Practice Question
Your investment has a four-year life, and it costs $200,000 per year. It has an annual pre-tax operating income of $75,000 in the first year.
Operating incomes are expected to increase at a rate of 5% over the life of the investment. The depreciation cost is $10,000 each year.
Note that the corporate tax rate is 36% and your discount rate is 10%.
Assuming that there’s no salvage value for the investment, what is the NPV of this investment?
Step 1: Compute Annual Operating Income and Growth
Year 1 = 75,000
Year 2 = 75,000 × 1.05 = 78,750
Year 3 = 78,750 × 1.05 = 82,688
Year 4 = 82,688 × 1.05 = 86,822.81
Step 2: Calculate Taxable Income and Taxes
Taxable income = Operating income - Depreciation
Tax = 36% of taxable income
Step 3: Compute After-Tax Cash Flows
Cash Flow = (Operating Income - Depreciation) × (1 - Tax Rate) + Depreciation - Investment Cost
Compute year-by-year:
- Year 1: \((75,000 - 10,000) \times 0.64 + 10,000 - 200,000 = -144,000\)

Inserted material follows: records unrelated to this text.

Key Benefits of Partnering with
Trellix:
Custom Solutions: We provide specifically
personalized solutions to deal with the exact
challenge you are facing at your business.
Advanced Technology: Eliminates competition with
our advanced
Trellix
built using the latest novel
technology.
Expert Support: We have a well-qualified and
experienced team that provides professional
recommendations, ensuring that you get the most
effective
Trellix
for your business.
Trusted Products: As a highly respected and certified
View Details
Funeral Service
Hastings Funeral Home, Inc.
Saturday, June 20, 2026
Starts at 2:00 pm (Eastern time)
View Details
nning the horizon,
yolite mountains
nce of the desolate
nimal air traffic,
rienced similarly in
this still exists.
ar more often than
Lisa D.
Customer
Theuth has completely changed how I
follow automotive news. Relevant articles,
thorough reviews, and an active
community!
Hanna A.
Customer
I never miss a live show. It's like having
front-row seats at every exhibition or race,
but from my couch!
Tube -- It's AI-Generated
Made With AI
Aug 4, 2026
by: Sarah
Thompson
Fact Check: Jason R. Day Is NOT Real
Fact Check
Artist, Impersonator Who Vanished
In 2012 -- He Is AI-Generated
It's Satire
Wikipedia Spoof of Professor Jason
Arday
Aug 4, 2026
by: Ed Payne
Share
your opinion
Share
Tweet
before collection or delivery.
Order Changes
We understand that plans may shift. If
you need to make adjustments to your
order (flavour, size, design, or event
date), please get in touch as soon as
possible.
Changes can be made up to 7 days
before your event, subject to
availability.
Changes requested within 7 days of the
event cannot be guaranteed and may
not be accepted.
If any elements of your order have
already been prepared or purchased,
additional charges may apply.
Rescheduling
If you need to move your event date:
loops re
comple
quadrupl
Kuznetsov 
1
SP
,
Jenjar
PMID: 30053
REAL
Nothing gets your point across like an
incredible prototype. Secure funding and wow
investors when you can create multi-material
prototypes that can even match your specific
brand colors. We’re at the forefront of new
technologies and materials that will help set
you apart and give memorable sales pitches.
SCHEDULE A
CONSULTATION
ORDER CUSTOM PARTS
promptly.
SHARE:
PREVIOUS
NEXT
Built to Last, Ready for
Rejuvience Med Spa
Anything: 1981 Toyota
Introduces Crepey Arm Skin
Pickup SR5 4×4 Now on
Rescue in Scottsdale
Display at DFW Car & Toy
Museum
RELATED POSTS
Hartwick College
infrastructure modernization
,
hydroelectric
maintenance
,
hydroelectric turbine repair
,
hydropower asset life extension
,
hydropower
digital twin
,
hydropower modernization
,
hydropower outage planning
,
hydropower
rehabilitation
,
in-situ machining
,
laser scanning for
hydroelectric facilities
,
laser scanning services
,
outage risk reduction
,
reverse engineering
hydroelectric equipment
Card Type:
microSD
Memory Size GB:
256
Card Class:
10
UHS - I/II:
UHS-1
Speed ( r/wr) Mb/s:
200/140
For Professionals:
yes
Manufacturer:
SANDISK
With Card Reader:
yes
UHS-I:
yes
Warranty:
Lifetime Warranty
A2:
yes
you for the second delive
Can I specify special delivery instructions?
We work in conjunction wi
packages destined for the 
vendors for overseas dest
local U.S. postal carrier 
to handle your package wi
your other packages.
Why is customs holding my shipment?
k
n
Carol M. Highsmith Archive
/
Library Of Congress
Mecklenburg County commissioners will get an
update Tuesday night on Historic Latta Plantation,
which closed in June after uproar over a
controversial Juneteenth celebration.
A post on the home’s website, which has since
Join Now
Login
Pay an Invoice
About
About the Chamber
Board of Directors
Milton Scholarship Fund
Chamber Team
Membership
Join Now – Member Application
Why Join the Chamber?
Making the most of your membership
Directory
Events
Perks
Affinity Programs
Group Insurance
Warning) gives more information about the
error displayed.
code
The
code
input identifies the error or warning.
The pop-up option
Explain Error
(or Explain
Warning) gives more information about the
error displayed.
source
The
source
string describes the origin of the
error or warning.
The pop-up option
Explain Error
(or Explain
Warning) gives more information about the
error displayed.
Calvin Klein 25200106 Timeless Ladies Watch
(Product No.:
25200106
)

- Year 2: \((78,750 - 10,000) \times 0.64 + 10,000 - 200,000 = -140,800\)
- Year 3: \((82,688 - 10,000) \times 0.64 + 10,000 - 200,000 = -137,282.58\)
- Year 4: \((86,822.81 - 10,000) \times 0.64 + 10,000 - 200,000 = -133,487\)
Step 4: Discount Cash Flows
\[ NPV = \frac{-144000}{(1.10)^1} + \frac{-140800}{(1.10)^2} + \frac{-137282.58}{(1.10)^3} + \frac{-133487}{(1.10)^4} \approx -25,587.32 \]
Conclusion: The net present value of this investment is -$25,587.32, indicating it destroys value at the given discount rate.